- Cover to Section Zero #1, art by Tom Grummett and Karl Kesel

Publication information
- Publisher: Image Comics
- Schedule: Monthly
- Format: Ongoing
- Publication date: June–September 2000
- No. of issues: 3
- Main characters: Sam Wildman; Dr. Titania Challenger; Tesla; Thom Talesi; Sargasso;

Creative team
- Created by: Karl Kesel and Tom Grummett
- Written by: Karl Kesel
- Penciller: Tom Grummett
- Inker: Karl Kesel

= Section Zero =

Section Zero is an American comic book series, published in 2000 by Gorilla Comics, a minor comic book company that also acted as an imprint of Image Comics. It was written by Karl Kesel with artwork provided by Tom Grummett.

The series featured a fictional covert organization working for the United Nations. Their mission being the investigation and containment of unexplained phenomena from around the world.

At its start Section Zero was intended to be an ongoing series, but due to financial problems experienced by Gorilla Comics, only three issues were published.

==Publication history==
The three published issues of Section Zero were dated June, July, and September 2000. A fourth issue was solicited but never published. Gorilla Comics was intended to be a creator-owned company financed by a comics-related website, eHero.com. The website proved a financial failure, leaving the creators to personally finance their own books. Along with the other Gorilla Comics creators, Kesel and Grummett attempted to continue the series they started, but these efforts were unsuccessful. In 2012, Kesel and Grummett relaunched Section Zero as a webcomic on the Mad Genius Comics website. The previously published stories were posted on the site and new material was added.

Kesel and Grummett launched a Kickstarter project in May 2017 to collect all Section Zero work and complete the storyline. The project was successfully funded, and the book premiered at the Baltimore Comic Con 2018 in September. The book and related items began shipping out shortly afterwards.

Kesel and Grummett launched a new website as part of the Kickstarter project, which replaced the older Mad Genius Comics site. The new Panic Button Press site includes information for Section Zero material, and an online store for people to purchase the Kickstarter book, mini-prints, and a full-color print from Adam Hughes.

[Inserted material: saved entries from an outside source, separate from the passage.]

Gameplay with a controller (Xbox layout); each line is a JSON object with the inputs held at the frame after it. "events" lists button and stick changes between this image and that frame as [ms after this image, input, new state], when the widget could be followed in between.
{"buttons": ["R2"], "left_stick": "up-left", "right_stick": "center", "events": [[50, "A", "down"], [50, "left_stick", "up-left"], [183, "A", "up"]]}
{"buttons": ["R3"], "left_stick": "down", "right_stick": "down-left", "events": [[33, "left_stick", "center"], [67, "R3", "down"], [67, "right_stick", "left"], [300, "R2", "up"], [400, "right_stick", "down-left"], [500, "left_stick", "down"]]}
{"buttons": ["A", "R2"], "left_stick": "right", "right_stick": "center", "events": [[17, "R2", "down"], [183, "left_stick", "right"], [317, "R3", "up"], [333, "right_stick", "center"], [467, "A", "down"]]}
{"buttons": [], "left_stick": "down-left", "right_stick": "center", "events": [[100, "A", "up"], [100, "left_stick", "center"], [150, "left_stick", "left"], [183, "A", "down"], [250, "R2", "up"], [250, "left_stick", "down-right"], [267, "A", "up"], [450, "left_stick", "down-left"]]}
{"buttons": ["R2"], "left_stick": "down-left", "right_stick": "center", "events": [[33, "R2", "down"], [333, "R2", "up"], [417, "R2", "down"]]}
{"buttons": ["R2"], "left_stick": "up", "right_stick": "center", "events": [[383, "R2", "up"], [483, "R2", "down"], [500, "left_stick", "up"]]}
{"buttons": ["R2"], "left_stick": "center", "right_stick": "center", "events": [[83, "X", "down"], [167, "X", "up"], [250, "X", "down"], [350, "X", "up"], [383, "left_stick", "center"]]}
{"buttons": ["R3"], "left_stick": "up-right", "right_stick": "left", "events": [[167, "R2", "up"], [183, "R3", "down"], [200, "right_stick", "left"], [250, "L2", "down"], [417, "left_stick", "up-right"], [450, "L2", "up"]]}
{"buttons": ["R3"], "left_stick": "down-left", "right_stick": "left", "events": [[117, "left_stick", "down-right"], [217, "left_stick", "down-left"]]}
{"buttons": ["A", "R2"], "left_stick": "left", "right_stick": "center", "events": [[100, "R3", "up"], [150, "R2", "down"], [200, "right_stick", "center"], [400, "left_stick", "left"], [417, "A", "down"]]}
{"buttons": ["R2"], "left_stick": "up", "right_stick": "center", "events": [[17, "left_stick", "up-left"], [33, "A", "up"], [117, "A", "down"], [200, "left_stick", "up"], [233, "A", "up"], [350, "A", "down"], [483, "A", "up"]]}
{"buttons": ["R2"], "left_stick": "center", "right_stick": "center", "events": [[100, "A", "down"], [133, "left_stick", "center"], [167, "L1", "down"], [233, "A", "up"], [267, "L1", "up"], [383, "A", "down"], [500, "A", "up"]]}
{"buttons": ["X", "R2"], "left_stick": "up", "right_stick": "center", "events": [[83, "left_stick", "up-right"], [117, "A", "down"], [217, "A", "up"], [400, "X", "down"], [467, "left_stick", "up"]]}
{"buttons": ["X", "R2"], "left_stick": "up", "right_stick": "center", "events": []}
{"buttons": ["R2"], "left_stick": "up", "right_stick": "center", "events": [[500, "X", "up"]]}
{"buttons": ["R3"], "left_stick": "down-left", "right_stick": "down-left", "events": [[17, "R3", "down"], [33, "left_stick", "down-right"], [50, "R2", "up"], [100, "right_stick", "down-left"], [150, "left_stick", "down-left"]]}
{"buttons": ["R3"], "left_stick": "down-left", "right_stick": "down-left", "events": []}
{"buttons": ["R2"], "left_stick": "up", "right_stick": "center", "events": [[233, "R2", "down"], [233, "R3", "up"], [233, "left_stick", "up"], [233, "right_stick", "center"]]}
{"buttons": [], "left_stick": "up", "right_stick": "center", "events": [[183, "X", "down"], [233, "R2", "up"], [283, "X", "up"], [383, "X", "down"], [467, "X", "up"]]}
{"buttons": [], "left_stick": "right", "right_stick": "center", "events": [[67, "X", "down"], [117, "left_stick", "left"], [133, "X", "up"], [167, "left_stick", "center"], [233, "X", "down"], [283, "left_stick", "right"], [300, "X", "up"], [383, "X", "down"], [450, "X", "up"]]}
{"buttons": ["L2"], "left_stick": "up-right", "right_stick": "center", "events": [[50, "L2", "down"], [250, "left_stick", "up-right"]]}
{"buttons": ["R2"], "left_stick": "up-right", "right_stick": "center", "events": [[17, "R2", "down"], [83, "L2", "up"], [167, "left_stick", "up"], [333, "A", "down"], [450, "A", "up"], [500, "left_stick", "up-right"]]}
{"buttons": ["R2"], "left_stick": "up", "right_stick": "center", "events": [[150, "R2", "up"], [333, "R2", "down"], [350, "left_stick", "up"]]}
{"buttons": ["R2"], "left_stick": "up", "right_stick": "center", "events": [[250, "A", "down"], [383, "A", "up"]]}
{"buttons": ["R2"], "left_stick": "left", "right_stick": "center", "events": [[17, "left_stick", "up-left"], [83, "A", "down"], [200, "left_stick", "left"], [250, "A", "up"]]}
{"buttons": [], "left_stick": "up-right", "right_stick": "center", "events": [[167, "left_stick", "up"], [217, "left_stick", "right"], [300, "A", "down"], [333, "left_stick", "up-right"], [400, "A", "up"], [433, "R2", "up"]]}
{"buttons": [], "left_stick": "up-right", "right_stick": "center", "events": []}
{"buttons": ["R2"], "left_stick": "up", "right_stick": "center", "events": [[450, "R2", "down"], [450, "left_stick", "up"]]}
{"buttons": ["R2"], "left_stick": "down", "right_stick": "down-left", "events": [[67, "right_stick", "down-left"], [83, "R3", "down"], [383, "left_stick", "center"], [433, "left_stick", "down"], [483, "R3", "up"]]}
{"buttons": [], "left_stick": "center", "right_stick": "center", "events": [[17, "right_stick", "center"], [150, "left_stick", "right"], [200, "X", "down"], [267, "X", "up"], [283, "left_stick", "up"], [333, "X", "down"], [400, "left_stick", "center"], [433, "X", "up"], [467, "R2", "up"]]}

In December 2018, Kesel teased a new project, which was officially announced as Section Zero 1959 to the original Kickstarter backers in the following month. The Kickstarter for this project launched in Q1 2019 and was successfully funded.

==Characters==
- Sam Wildman, the team's field leader.
- Dr. Titania Challenger, the last living member of a family of scientific adventurers. She is also Sam Wildman's ex-wife.
- Tesla, a childlike alien who pilots the team's flying saucer. Tesla has no memory of his life before he began working for Section Zero.
- Thom Talesi, an American teenager of Asian descent. Tom has a magical tattoo that allows him to transform into an insect-like being for a 24-hour period.
- A. J. Keeler, the group's leader. Keeler also secretly leads the Ghost Soldiers, a second covert group that may or may not be working against the best interests of Section Zero.
- Sargasso, a reptilian being who worked for Section Zero in the 1960s and 1970s only to be found in the present.

==Plot synopsis==
In the first issue, after rescuing Thom Talesi from a murderous mob in the Southeast Asian country Siatok, Sam Wildman, Titania Challenger, and Tesla recruit him into Section Zero. Shortly after returning to the abandoned Air Force base that serves as Section Zero's HQ, the team is sent to investigate a series of livestock killings in Australia. After they leave, A.J. Keeler contacts the Ghost Soldiers and orders them to follow.

Issue #2 finds the team discovering and rescuing Sargasso from a cave inside Ayers Rock. Not long after this, they find themselves in a fight with a saber-toothed tiger that ends when it drags Titania Challenger though a portal shaped like a ring of fire.

In the third issue, after attempting to seek the Ring of Fire, the team journeys to its last known stable location, the abandoned subway tunnels beneath New York City. There they face the forces of the Rat King. After defeating their foes, the team is confronted by the Ghost Soldiers.

Although it was never released, issue #4 had a brief plot teaser at the bottom of issue #3's letters page:

Doc Challenger fights alone in a forgotten land of monsters, myths and legend—uncovering an important clue to the unexplained phenomena that haunts our world. But will she live to use it? Also: is she friend or foe? Introducing the fiery femme fatale known as—Lava!